Monitoring with @Aspect

java
/**
 * Automatically measure all @Monitored methods
 */
@Aspect
@Component
public class MonitoringAspect {

    private final MeterRegistry meterRegistry;

    @Around("@annotation(monitored)")
    public Object monitor(ProceedingJoinPoint joinPoint,
                         Monitored monitored) throws Throwable {

        String methodName = joinPoint.getSignature().getName();
        Timer timer = meterRegistry.timer("method.execution." + methodName);

        try {
            return timer.recordCallable(() -> {
                try {
                    return joinPoint.proceed();
                } catch (Throwable e) {
                    meterRegistry.counter("method.errors." + methodName).increment();
                    throw e;
                }
            });
        } catch (Exception e) {
            throw e;
        }
    }
}

// Usage: Just add @Monitored annotation
@Service
public class UserService {

    @Monitored
    public User createUser(CreateUserRequest request) {
        // Automatically tracked!
    }
}

// Metrics generated:
// method.execution.createUser
// method.errors.createUser

Health Indicators

Custom Health Checks

java
/**
 * Create custom health indicator for your dependencies
 */
@Component
public class PaymentServiceHealthIndicator extends AbstractHealthIndicator {

    private final PaymentServiceClient paymentClient;

    @Override
    protected void doHealthCheck(Health.Builder builder) throws Exception {
        try {
            // Try to call payment service
            boolean isHealthy = paymentClient.ping();

            if (isHealthy) {
                builder.up()
                    .withDetail("service", "Payment Service")
                    .withDetail("status", "operational")
                    .withDetail("latency_ms", 50);
            } else {
                builder.down()
                    .withDetail("reason", "Payment service not responding");
            }
        } catch (Exception e) {
            builder.down()
                .withException(e)
                .withDetail("error", e.getMessage());
        }
    }
}

// GET /actuator/health returns:
{
  "status": "UP",
  "components": {
    "paymentServiceHealthIndicator": {
      "status": "UP",
      "details": {
        "service": "Payment Service",
        "status": "operational",
        "latency_ms": 50
      }
    },
    "db": {
      "status": "UP"
    }
  }
}

Health Groups (For Kubernetes)

yaml
# application.yml
management:
  health:
    # Liveness: Is the app alive? (if false, restart container)
    livenessState:
      enabled: true

    # Readiness: Can the app handle traffic? (if false, route traffic elsewhere)
    readinessState:
      enabled: true

    group:
      # Only check essential systems for liveness
      liveness:
        include: livenessState

      # Check all systems for readiness
      readiness:
        include: readinessState,db,paymentServiceHealthIndicator
bash
# Kubernetes uses these:
# Liveness: GET /actuator/health/liveness
# Response: {"status": "UP"} or {"status": "DOWN"}
# Action: If DOWN → restart pod
#
# Readiness: GET /actuator/health/readiness
# Response: {"status": "UP"} or {"status": "DOWN"}
# Action: If DOWN → remove from service load balancer

Monitoring in Production

Export to Prometheus

xml
<!-- Add Prometheus support -->
<dependency>
    <groupId>io.micrometer</groupId>
    <artifactId>micrometer-registry-prometheus</artifactId>
</dependency>

<!-- Automatically exposes /actuator/prometheus endpoint -->
yaml
# application.yml
management:
  endpoints:
    web:
      exposure:
        include: health,metrics,prometheus
  metrics:
    export:
      prometheus:
        enabled: true
text
GET /actuator/prometheus

Response: Prometheus format (readable by Prometheus scraper)

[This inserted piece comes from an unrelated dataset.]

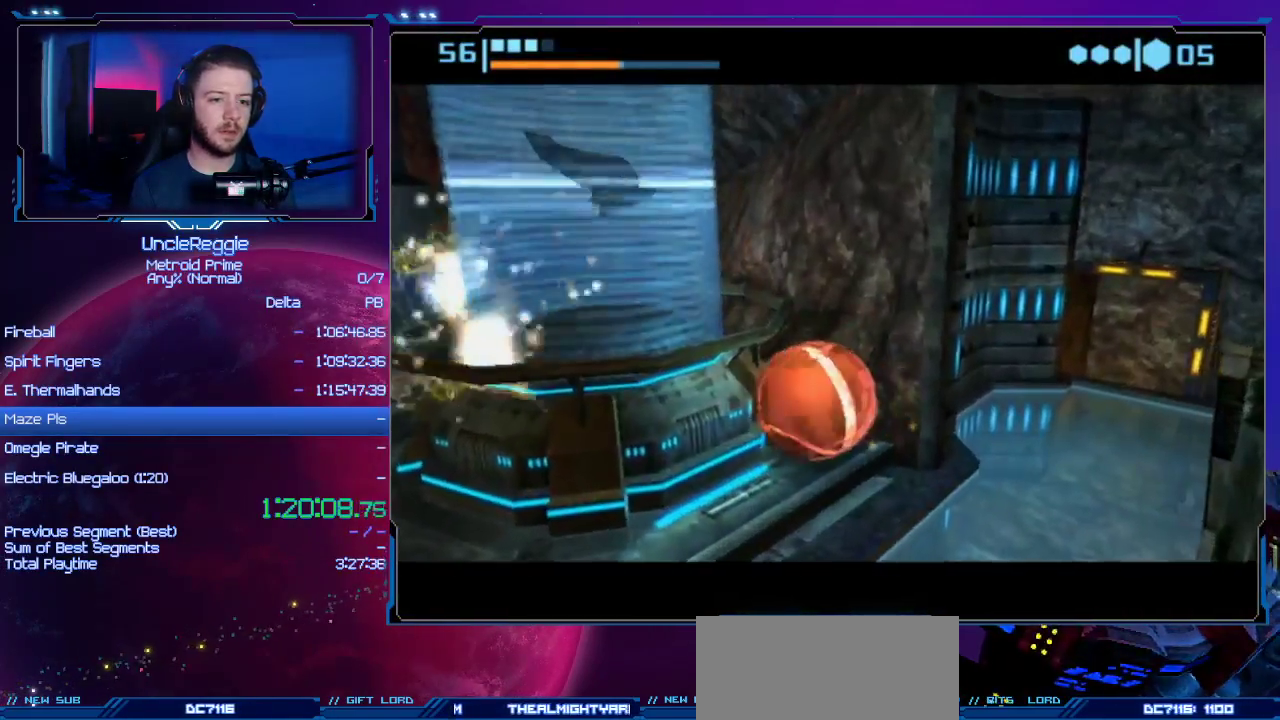
{"buttons": [], "left_stick": "center", "right_stick": "center", "events": [[17, "X", "down"], [184, "X", "up"], [401, "left_stick", "center"]]}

# HELP jvm_memory_used_bytes The amount of used memory
# TYPE jvm_memory_used_bytes gauge
jvm_memory_used_bytes{area="heap"} 350000000
jvm_memory_used_bytes{area="nonheap"} 50000000

# Prometheus periodically pulls this (every 30 seconds)
# Stores in time-series database
# You can query and alert on it

Prometheus Configuration

yaml
# prometheus.yml
global:
  scrape_interval: 15s

scrape_configs:
  - job_name: "spring-boot-app"
    static_configs:
      - targets: ["localhost:8080"]
    metrics_path: "/actuator/prometheus"

Grafana Dashboards

text
Prometheus → Grafana (dashboards and alerts)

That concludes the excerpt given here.